- _Directions_: From the line with "reg clk, rst, T;" onward, reproduce each line of the entries exactly, ending at the last one, and add nothing.
___ Records to use
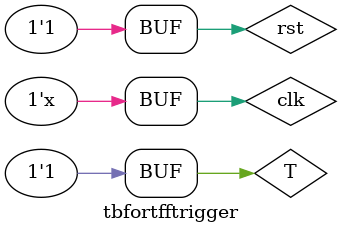
<source format=v>
`timescale 1ns / 1ps
module tbfortfftrigger();
reg clk, rst, T;
wire Q;

tfftrigger FF(.clk(clk), .rst(rst), .T(T), .Q(Q));

initial begin
   clk <= 0;
   rst <= 1;
   T <= 0;
   #10 rst <= 0;
   #10 rst <= 1;
   #30 T <= 1;
   #30 T <= 0;
   #30 T <= 1;
   #30 T <= 0;
   #30 T <= 1;
end

always begin
#5 clk <= ~clk;
end
endmodule
</source>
______
- _The answer_:
reg clk, rst, T;
wire Q;

tfftrigger FF(.clk(clk), .rst(rst), .T(T), .Q(Q));

initial begin
   clk <= 0;
   rst <= 1;
   T <= 0;
   #10 rst <= 0;
   #10 rst <= 1;
   #30 T <= 1;
   #30 T <= 0;
   #30 T <= 1;
   #30 T <= 0;
   #30 T <= 1;
end

always begin
#5 clk <= ~clk;
end
endmodule
</source>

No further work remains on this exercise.